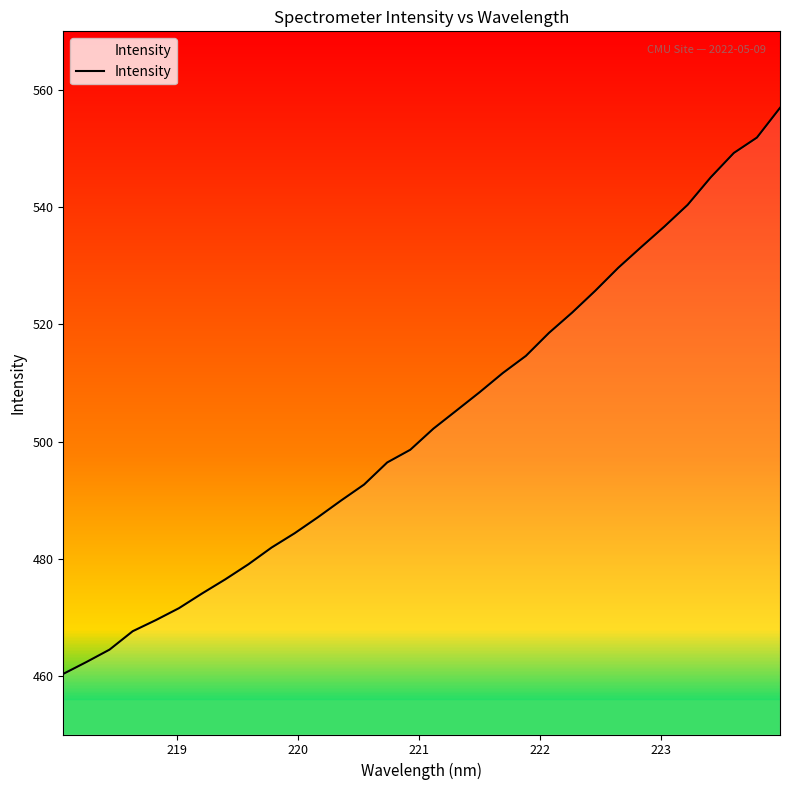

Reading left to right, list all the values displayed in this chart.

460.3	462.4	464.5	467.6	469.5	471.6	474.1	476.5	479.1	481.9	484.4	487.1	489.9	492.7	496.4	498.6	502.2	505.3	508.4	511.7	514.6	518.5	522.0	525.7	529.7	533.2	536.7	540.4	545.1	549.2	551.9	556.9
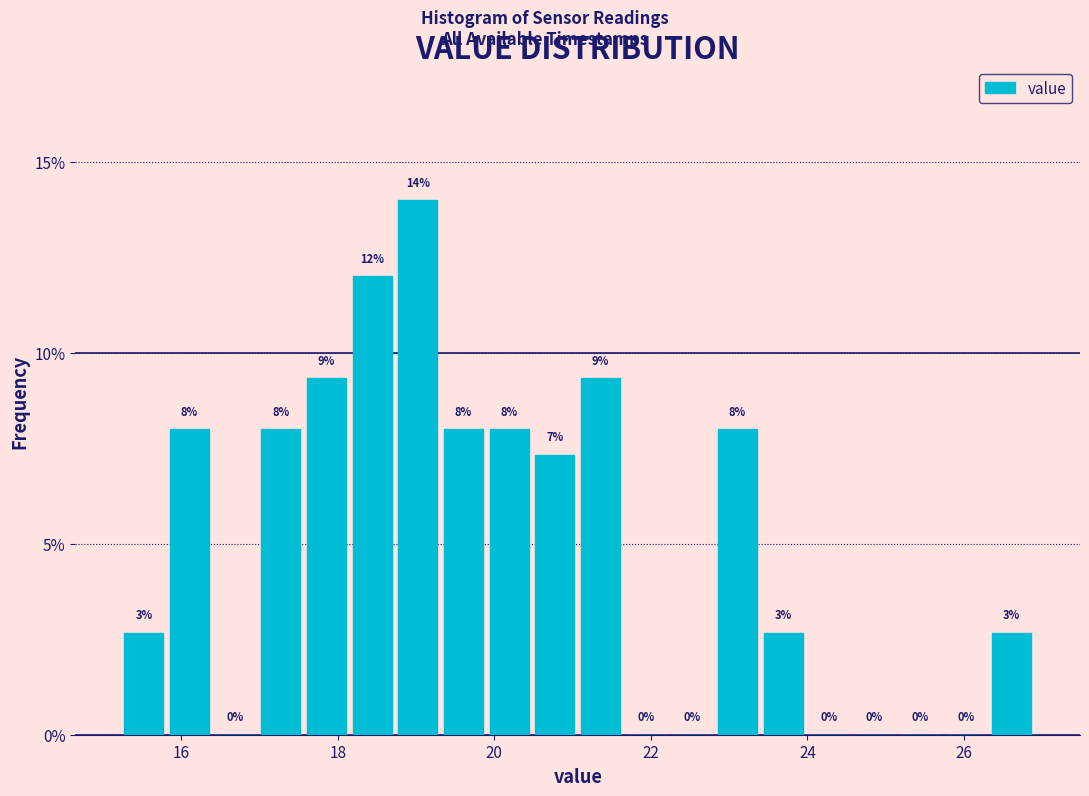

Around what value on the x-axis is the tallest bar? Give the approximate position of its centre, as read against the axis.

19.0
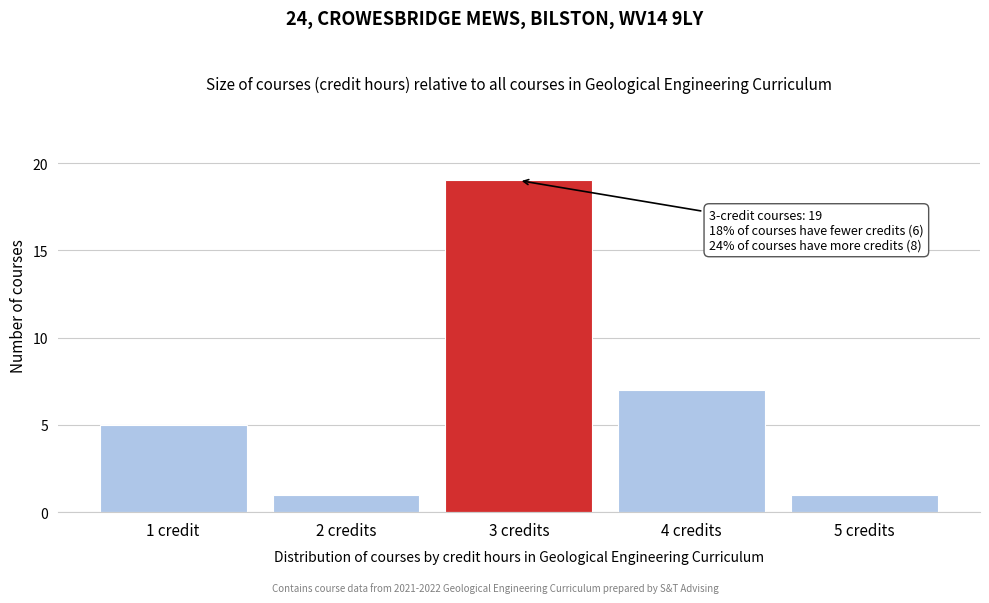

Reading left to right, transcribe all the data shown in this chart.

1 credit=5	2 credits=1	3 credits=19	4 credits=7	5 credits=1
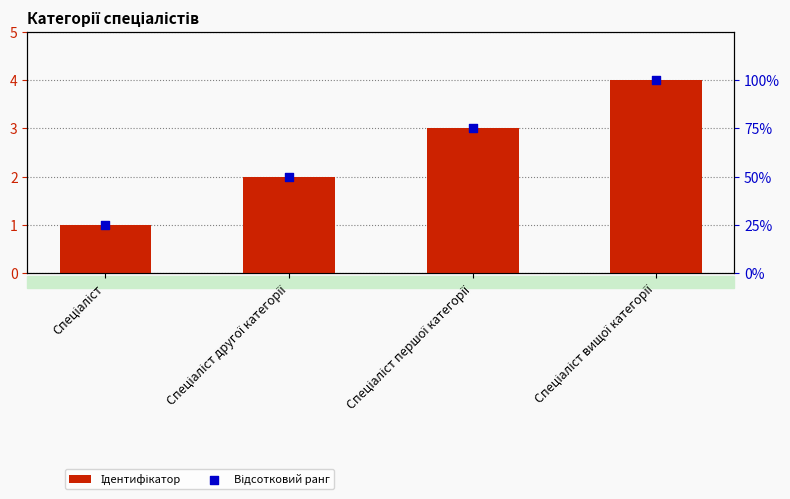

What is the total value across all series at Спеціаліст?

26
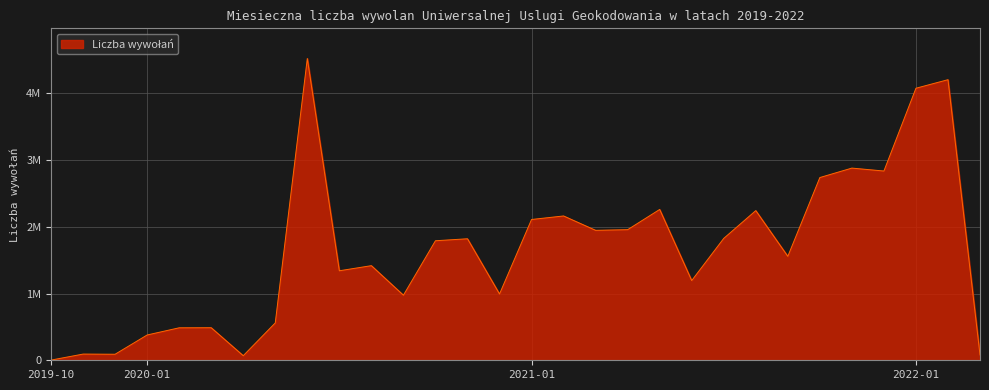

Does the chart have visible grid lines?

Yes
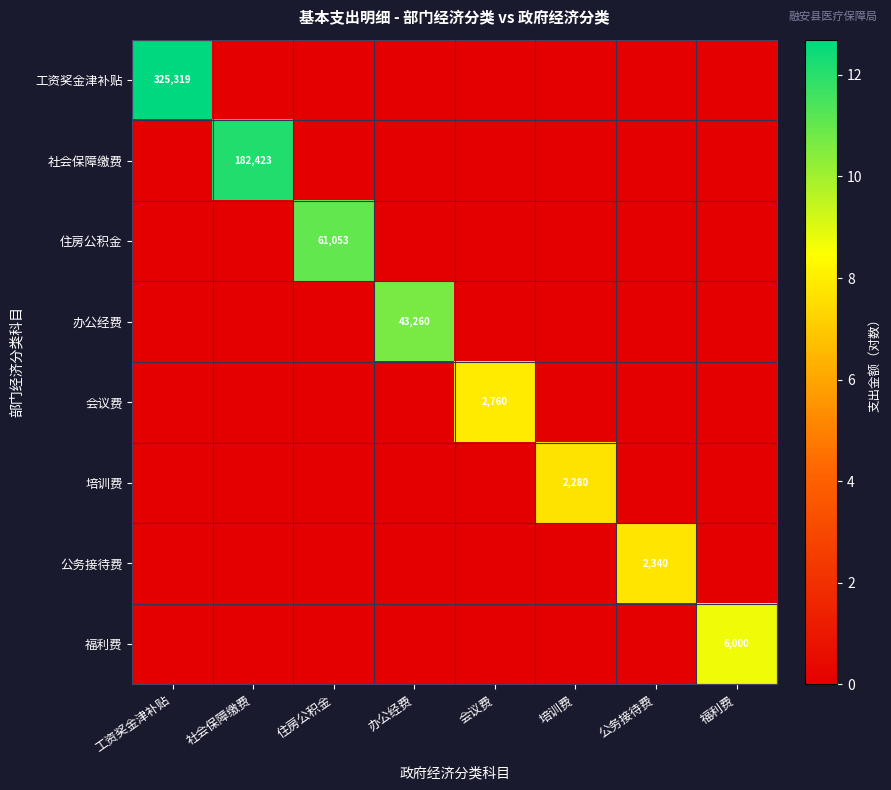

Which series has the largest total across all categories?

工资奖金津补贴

• _WHAT YOU NEED TO DO_:
Render every line of the rows above as a numbered list, one line per item. Skip the blank lines and leave the pictures out.

• _REPLY_:
1. Reading left to right, list all the values displayed in this chart.
2. 460.3	462.4	464.5	467.6	469.5	471.6	474.1	476.5	479.1	481.9	484.4	487.1	489.9	492.7	496.4	498.6	502.2	505.3	508.4	511.7	514.6	518.5	522.0	525.7	529.7	533.2	536.7	540.4	545.1	549.2	551.9	556.9
3. Around what value on the x-axis is the tallest bar? Give the approximate position of its centre, as read against the axis.
4. 19.0
5. Reading left to right, transcribe all the data shown in this chart.
6. 1 credit=5	2 credits=1	3 credits=19	4 credits=7	5 credits=1
7. What is the total value across all series at Спеціаліст?
8. 26
9. Does the chart have visible grid lines?
10. Yes
11. Which series has the largest total across all categories?
12. 工资奖金津补贴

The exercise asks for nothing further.